紙を掴んだ自分の手が震えるのがわかる。また一人で全部背負い込もうとしているのか。藤堂にとっての僕は、いったいなんなのだろう。
「藤堂は、ほかになにか言っていませんでしたか?」
「ええ、話してくれました。そのことで西岡先生に確認したいことがあります」
「え?」
藤堂が話したことで僕に確認を取ること――ふいに思い浮かんだのは一つしかなくて、心臓が大きく跳ねる。けれどまっすぐに僕を見つめる新崎先生の真剣な眼差しから、視線を離すことはできず、息を飲んでその目を見つめ返した。すると新崎先生は手にしていた二つ折りのファイルを僕に差し出す。テーブルに置かれたファイルを手に取ると、僕はしばらくそれを見つめ動きを止めてしまった。
「今朝、校長宛てに送られてきたメールです」
新崎先生の声に背中を押されるように僕は息を詰めながらファイルを開いた。ファイルに綴じられていた紙は二枚、メールをプリントアウトしたものだ。
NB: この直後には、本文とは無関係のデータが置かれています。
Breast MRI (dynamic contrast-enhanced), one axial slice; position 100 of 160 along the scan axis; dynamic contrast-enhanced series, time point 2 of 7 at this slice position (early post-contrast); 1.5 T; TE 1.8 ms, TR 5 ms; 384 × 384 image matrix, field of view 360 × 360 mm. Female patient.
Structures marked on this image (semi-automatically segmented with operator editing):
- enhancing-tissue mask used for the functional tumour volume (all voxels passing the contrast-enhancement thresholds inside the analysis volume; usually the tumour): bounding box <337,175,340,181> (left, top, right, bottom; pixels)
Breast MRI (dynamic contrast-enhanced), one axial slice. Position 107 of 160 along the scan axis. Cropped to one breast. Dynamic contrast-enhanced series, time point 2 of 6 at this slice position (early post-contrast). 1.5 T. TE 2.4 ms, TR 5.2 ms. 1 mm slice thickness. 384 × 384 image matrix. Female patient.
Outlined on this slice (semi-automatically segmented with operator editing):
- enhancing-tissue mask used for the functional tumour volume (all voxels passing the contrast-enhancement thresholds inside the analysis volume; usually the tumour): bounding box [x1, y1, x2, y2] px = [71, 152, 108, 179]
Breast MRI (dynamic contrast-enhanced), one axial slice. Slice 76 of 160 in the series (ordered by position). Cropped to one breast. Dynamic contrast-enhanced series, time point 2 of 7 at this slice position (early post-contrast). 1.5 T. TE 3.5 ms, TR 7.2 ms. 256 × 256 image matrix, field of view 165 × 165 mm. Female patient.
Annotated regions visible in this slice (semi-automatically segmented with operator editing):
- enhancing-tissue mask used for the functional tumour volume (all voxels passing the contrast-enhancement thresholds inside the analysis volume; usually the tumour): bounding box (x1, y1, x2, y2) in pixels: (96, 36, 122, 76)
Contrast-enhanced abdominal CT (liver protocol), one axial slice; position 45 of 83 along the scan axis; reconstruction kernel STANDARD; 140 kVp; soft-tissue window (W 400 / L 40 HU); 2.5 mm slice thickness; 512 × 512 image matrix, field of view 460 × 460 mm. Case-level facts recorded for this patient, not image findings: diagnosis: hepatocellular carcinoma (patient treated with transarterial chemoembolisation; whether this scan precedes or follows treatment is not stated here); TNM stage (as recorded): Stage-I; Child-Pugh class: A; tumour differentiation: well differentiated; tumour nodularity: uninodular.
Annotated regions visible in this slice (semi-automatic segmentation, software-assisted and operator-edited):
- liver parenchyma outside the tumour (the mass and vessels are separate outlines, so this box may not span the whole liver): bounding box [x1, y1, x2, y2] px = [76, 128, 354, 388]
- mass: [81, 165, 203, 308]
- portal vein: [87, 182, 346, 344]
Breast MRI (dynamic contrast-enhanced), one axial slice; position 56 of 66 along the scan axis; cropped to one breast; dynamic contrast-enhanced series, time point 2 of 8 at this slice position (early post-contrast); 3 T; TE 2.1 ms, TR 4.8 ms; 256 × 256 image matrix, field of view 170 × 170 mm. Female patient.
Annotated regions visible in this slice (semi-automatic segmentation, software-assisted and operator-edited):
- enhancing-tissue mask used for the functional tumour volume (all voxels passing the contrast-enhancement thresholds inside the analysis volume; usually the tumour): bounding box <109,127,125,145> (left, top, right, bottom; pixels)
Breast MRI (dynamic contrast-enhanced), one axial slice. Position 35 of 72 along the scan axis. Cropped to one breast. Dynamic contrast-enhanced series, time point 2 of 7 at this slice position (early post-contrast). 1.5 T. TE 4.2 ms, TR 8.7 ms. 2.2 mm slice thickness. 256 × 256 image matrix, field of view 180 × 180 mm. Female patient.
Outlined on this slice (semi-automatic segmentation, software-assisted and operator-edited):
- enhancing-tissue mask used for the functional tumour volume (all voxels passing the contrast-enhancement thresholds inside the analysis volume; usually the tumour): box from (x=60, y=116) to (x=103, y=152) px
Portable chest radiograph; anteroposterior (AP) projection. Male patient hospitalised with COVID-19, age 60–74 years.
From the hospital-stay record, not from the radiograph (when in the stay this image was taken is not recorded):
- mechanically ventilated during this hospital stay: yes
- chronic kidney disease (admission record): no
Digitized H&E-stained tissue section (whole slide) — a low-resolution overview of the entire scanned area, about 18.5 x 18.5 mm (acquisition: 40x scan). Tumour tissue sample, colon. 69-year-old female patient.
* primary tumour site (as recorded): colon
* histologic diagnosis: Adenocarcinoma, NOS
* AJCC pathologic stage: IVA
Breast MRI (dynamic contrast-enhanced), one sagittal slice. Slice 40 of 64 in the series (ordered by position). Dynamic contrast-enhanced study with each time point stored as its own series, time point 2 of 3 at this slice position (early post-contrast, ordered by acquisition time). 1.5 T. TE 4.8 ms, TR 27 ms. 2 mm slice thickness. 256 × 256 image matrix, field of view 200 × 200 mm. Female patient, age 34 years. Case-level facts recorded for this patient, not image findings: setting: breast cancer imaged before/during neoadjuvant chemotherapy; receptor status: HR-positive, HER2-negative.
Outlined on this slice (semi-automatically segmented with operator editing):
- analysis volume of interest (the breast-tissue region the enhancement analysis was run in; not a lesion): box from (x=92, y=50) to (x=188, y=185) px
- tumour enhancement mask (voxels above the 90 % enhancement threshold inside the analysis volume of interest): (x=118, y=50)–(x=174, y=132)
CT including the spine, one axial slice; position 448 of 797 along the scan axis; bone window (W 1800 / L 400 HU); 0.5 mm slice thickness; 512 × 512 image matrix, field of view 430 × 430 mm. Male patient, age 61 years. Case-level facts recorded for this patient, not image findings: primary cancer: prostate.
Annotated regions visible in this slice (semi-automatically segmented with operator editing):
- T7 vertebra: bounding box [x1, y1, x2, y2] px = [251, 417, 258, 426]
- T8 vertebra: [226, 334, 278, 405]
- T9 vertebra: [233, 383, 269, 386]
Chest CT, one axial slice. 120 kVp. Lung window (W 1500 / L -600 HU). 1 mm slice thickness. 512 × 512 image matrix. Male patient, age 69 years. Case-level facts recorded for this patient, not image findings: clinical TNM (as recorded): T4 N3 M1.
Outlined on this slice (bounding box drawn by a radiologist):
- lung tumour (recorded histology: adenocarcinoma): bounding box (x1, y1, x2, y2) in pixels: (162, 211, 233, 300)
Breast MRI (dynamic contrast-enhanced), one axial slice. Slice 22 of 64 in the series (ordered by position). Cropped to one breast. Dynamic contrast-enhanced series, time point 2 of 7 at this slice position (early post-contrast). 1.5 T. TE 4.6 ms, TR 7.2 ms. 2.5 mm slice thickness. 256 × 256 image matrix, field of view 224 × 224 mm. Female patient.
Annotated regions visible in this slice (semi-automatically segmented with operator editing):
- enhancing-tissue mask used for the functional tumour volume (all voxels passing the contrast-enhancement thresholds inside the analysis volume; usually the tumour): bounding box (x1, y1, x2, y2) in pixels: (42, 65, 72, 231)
書かれている文面を目で追い、添付された画像を目に留めると僕は大きく肩で息をした。それと共に張り詰めていたものが一緒に外へ押し出された気分だ。危惧していたことが表に現れたのに、気持ちはなぜか落ち着いていた。
書かれていた文章を要約すると、学校の男子生徒と恋愛関係を持つ僕を早急に辞職させろという内容だ。それと共に添付されているのは藤堂と写っている写真。